Monday, February 02, 2004

CONGRATULATIONS, PATRIOTS
There was a great Super Bowl last night. New England beat Carolina 32-29 at the last minute. It almost became the first Super Bowl ever to go into overtime. Paul Wassenich and I were rooting for Carolina, which made an impressive comeback to tie the game with one minute to go after being down 21-10. A few spectacular plays! But the field goal finished them off with four seconds left. Still, great game.
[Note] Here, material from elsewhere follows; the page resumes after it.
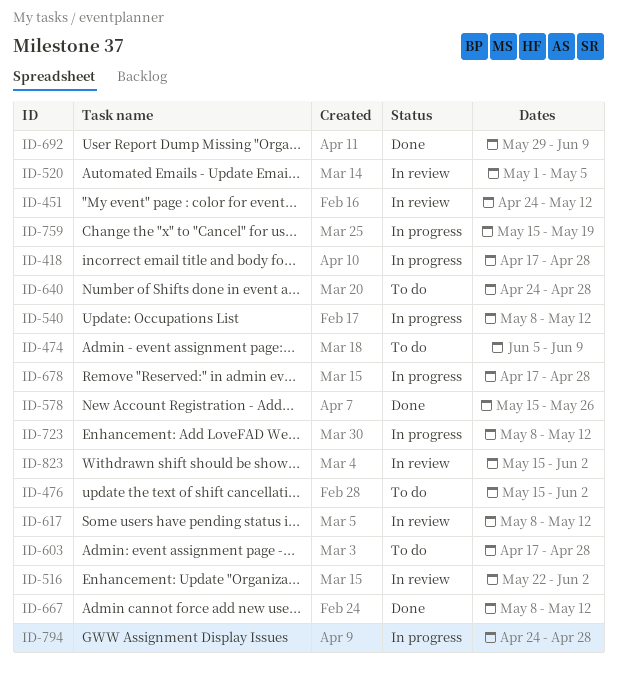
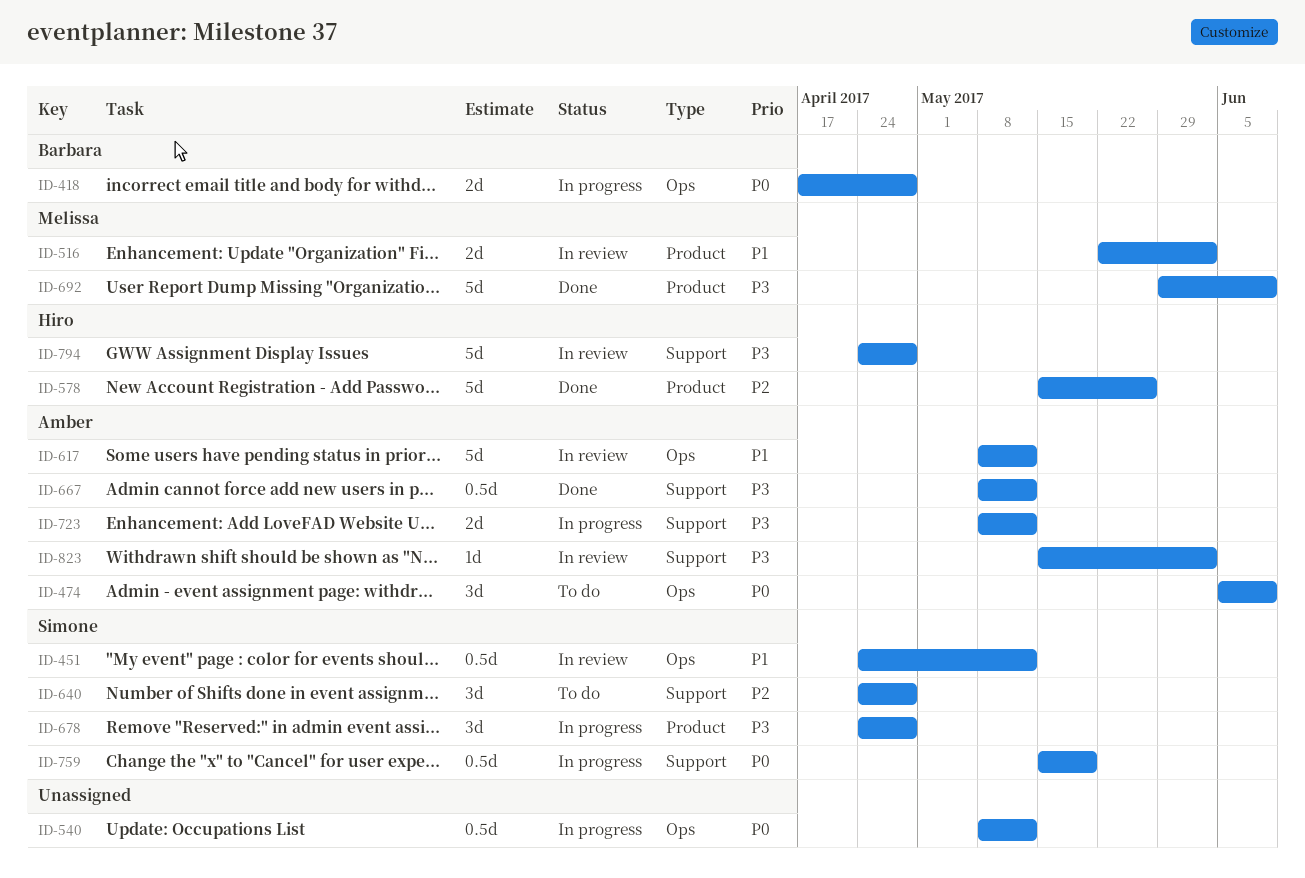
ID-476: present -> none
ID-520: present -> none
ID-603: present -> none
ID-678, start: Apr 17 -> Apr 24
ID-794, status: In progress -> In review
WORLD SOCIAL FORUM continued...
It seems that the gathering is attracting a lot of Dalits, the Indian caste we usually call untouchables. The Dalit presence is illustrative of something, namely it is a problem that is clearly not a result of "the system" (of global capitalism, that is). This injustice is rooted in ancient Indian traditions. India's traditions have remained much more intact than those of China, which was swept by a Communist revolution.
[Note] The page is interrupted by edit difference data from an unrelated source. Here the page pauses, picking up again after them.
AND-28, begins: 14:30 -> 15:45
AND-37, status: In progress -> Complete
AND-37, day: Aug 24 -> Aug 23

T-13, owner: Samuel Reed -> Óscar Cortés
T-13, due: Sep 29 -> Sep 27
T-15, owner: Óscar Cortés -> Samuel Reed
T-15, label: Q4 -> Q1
Subversive thought of the day: does Communism work? It sounds absurd after the Soviet bloc stagnated economically and collapsed, and grotesque after the tens of millions murdered or starved by Stalin and Mao. But things are different now: now, China and Vietnam are the world's fastest-growing economies. Of course, it's conventional to say that that's because they're really just capitalist now, but that's not quite right. If capitalist, they practice a very eccentric form of capitalism. And the political system is still Communist, and you can't act like Communism is part of it. Maybe the most fitting label would be Communist capitalism, and the response to those who say this is contradictory is that China is proving that it is not. Anyway, what are the traits of Communist capitalism. First, bloody revolution to put an end to feudalism and unproductive, hereditary inequality. Second, a strong state (not likely to be secured by democratic procedures) led by a disciplined party. Third, an instrumental approach to property rights: respect them enough to give people an incentive to work hard, but don't make them sacred or absolute. Fourth, real economic sovereignty, meaning no freely convertible currency. Of course, all this would contradict the WSF's commitments to "real democracy" and the absence of "domination." But any remote realizable program will have be less quixotic than the Charter or Principles. I wouldn't put it past them.
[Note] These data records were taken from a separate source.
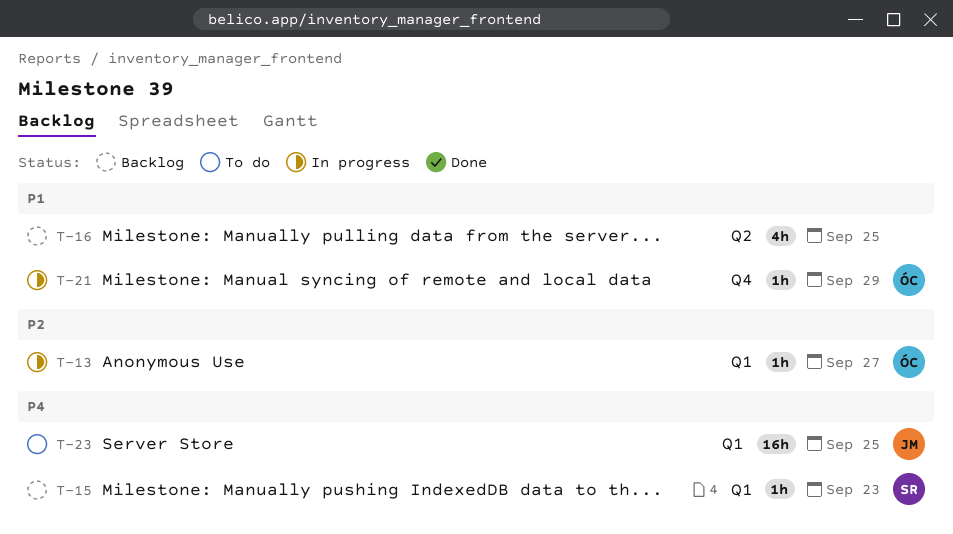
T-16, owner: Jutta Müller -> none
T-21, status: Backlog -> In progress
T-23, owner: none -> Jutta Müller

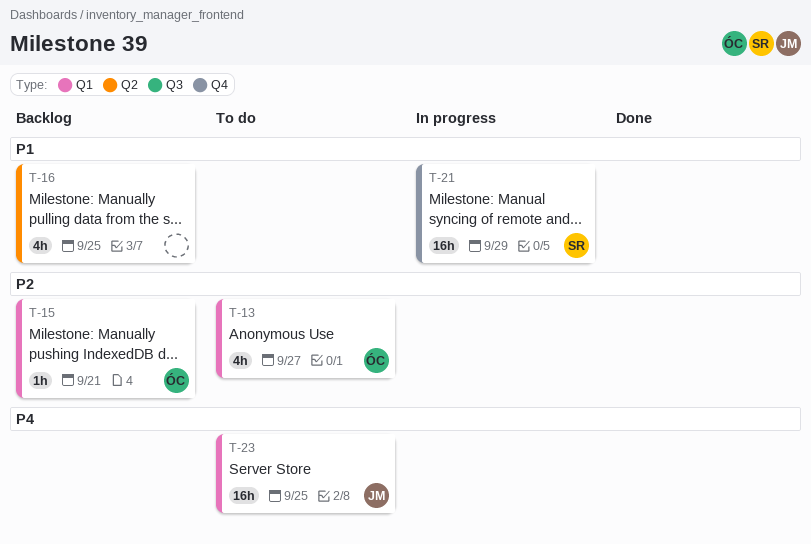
T-13, status: In progress -> To do
T-13, estimate: 1h -> 4h
T-15, owner: SR -> ÓC
T-15, priority: P4 -> P2
T-15, due: Sep 23 -> Sep 21
T-21, owner: ÓC -> SR
T-21, estimate: 1h -> 16h

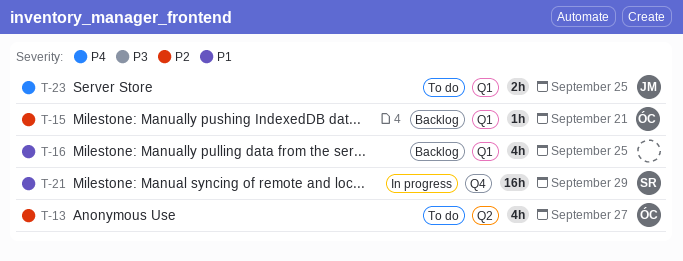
T-13, label: Q1 -> Q2
T-16, label: Q2 -> Q1
T-23, estimate: 16h -> 2h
Here's an interview with a group participating in WSF (I think). Still old-style opposition to "globalization." Yawn. But seriously, it's disturbing that people still think that opposing imperialism and advocating democracy is a coherent point of view. For decades, the spread of democracy has taken place mostly under the aegis of either British or American power. These people will remain stupid as long as they keep attributing wholly bad intentions to the US, the IMF, and the World Bank. That is just not the way the world is, and efforts to make sense of the world with those assumptions will, like Marxism, fail.